If you want to set a specific color for all of the points on your plot, the `col`

argument is your friend:

```
xyplot(fastest~GPA,data=m111survey,
xlab="grade point average",
ylab="speed (mph)",
main="Fastest Speed Ever Driven,\nby Grade Point Average",
pch = 19,
col = "red")
```

There are many, many values for `col`

. You can explore all 657 of the named colors with the command:

`colors()`

When you use the `groups`

argument, you may want to customize the colors that go with each group. This is accomplished by temporarily changing the `lattice`

parameter settings via the `par.settings`

argument.
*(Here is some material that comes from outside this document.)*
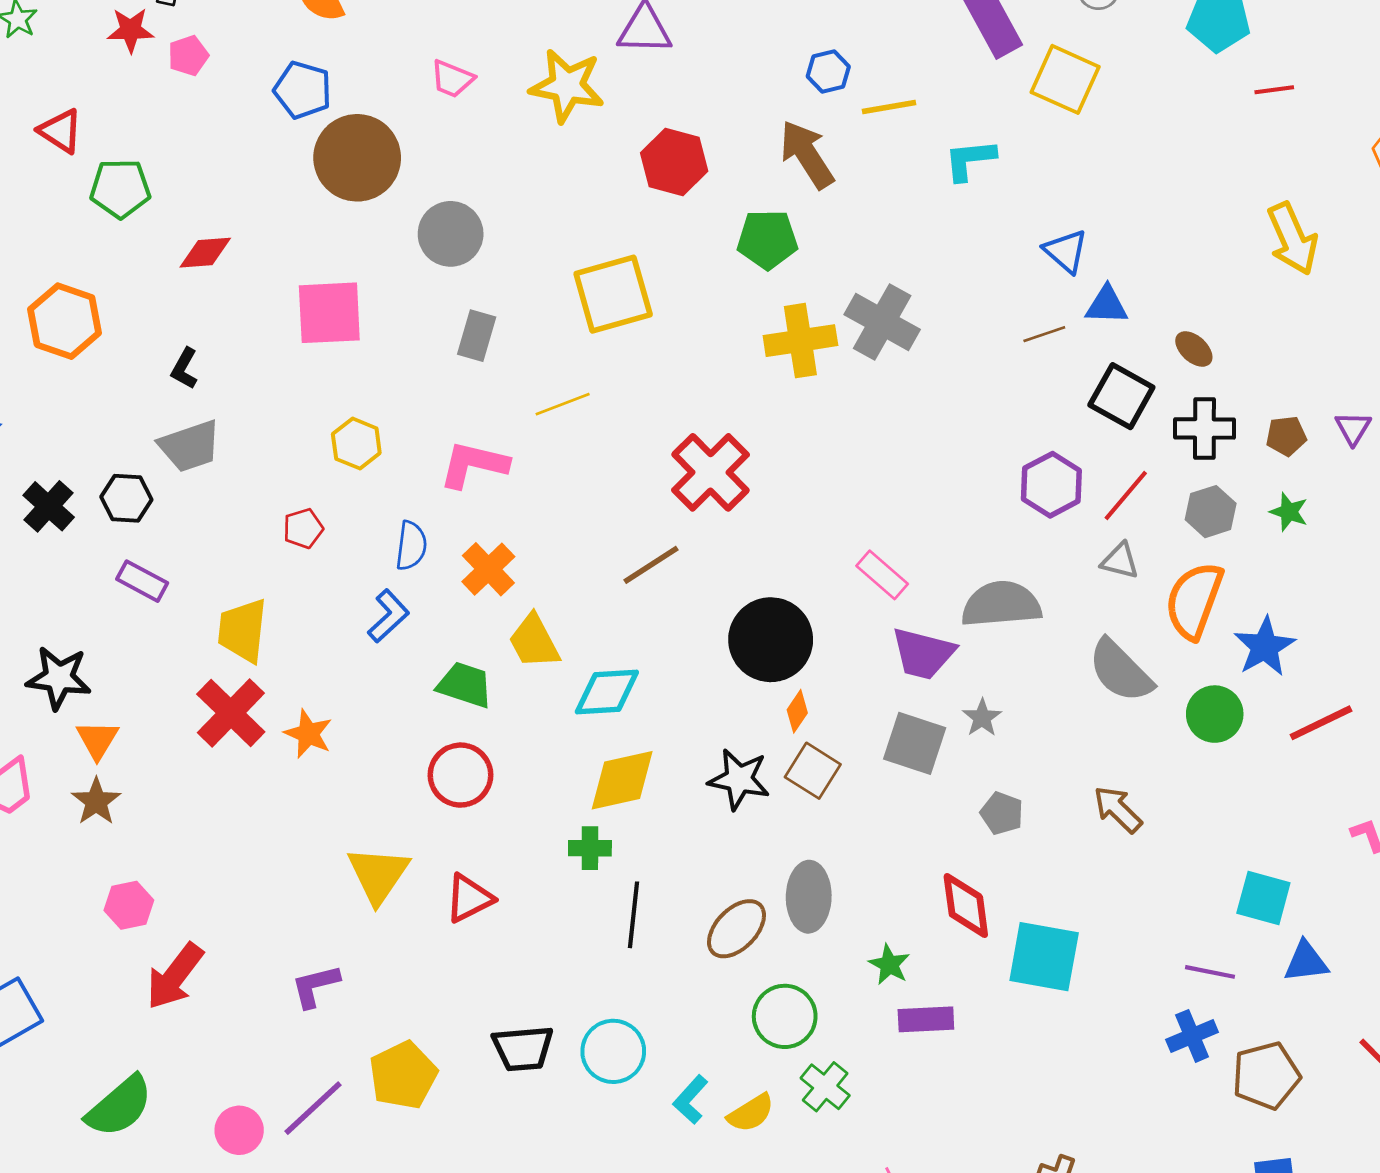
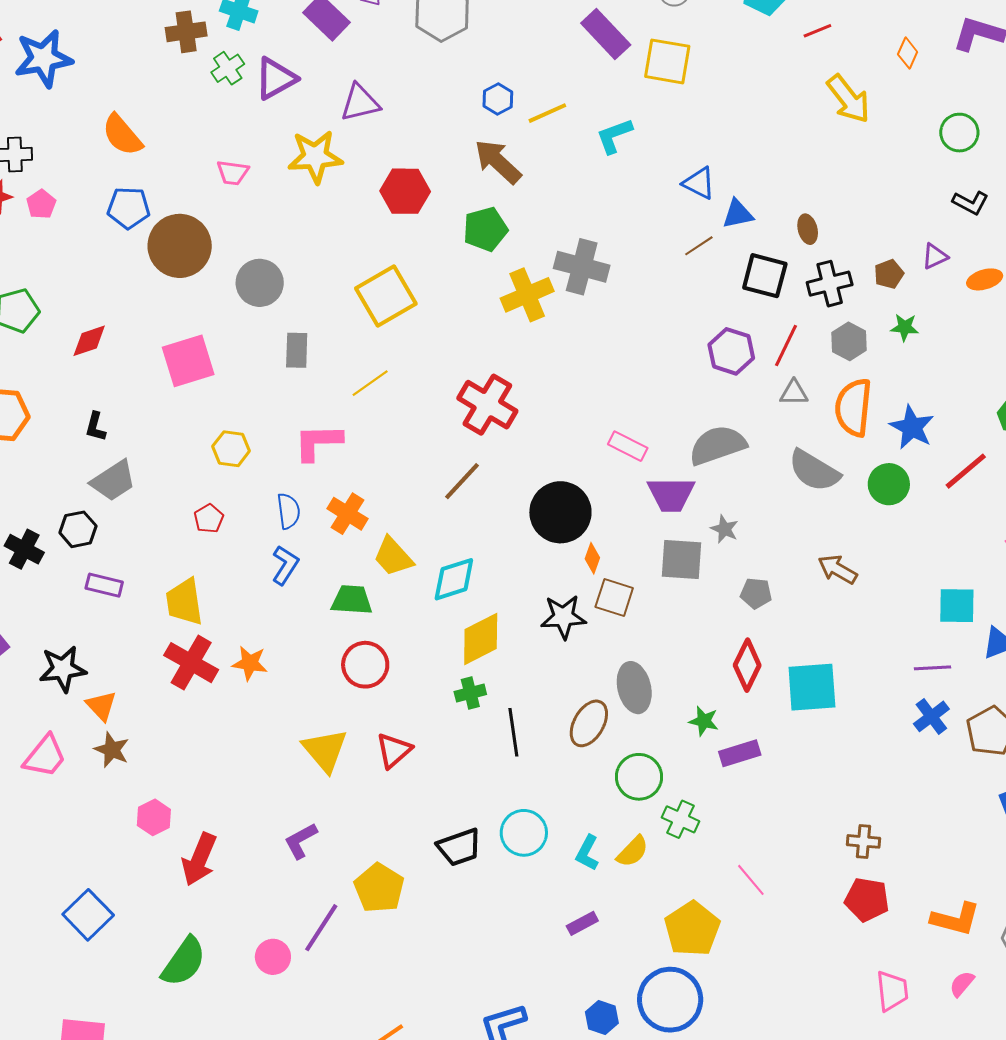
yellow arrow: (1292, 239) -> (848, 99), moved
brown ellipse: (1194, 349) -> (808, 229), turned 48
purple triangle: (1353, 428) -> (935, 256), turned 48
red diamond: (966, 906) -> (747, 665), turned 48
For example to make the female points blue and the male points red, do the following:

```
xyplot(fastest~GPA,data=m111survey,
groups = sex,
auto.key = TRUE,
par.settings = list(superpose.symbol = list(col = c("blue","red"),
pch = 19),
superpose.line = list(col = c("blue","red"),
lwd = 2)),
xlab="grade point average",
ylab="speed (mph)",
main="Fastest Speed Ever Driven,\nby Grade Point Average",
type=c("p","smooth"))
```

In `par.settings`

the `superpose.symbol`

list specifies properties of the points in the scatterlot. `superpose.line`

specifies properties of the lines drawn for each group. (Setting `lwd`

to 2 made the loess curves a bit thicker.)

You can incorporate additional variables into your analysis by *facetting*, i.e., producing a plot with separate panels for each of several subgroups of the observations, as determined by one or two other variables. Unlike the variable in the `groups`

argument, these don’t have to be factor variables!

Suppose, for example, that we would like to study the relationship between GPA and fastest speed ever driven, but to break the subjects down further into groups determined by their height and by where they prefer to sit in a classroom. The following code accomplishes this:

```
Height <- equal.count(m111survey$height, number = 2, overlap = 0.1)
xyplot(fastest ~ GPA | Height * seat,
data = m111survey, pch = 19, type = c("p","r"),
layout = c(2,3))
```

In the code above, the line:

`Height <- equal.count(m111survey$height, number = 2, overlap = 0.1)`

prepares us to facet by height. The `equal.count()`

function takes a numerical variable and divides its values into groups of approximately equal size. The number of the groups is specified by the `number`

argument. In this case we are asking for two groups: “shorter” students and “taller” students. The groups are permitted to contain some members in common, and the allowed percentage intersection is specified by the `overlap`

argument. (Setting `overlap = 0`

would result in completely disjoint groups.) The new variable `Height`

is called a *shingle*, but you can think of it as a factor variable with two values: shorter and taller.

The formula `fastest ~ sex | Height * seat`

*facets* by `Height`

and `seat`

. The variables by which you facet appear after a `|`

bar, anf if you facet by two variables then you must separate them with a `*`

. Since `Height`

has two values and `seat has three values and \(2 \times 3 = 6\), we arrive at a plot with six panels.

The `layout`

argument determines the number of rows and columns in our facet-ted plot. Setting `layout`

to `c(2,3)`

specified two columns and three rows. (Note that the columns are specified first!)

For other refinements, consult the **Lattice Scatter Plot** Addin in RStudio.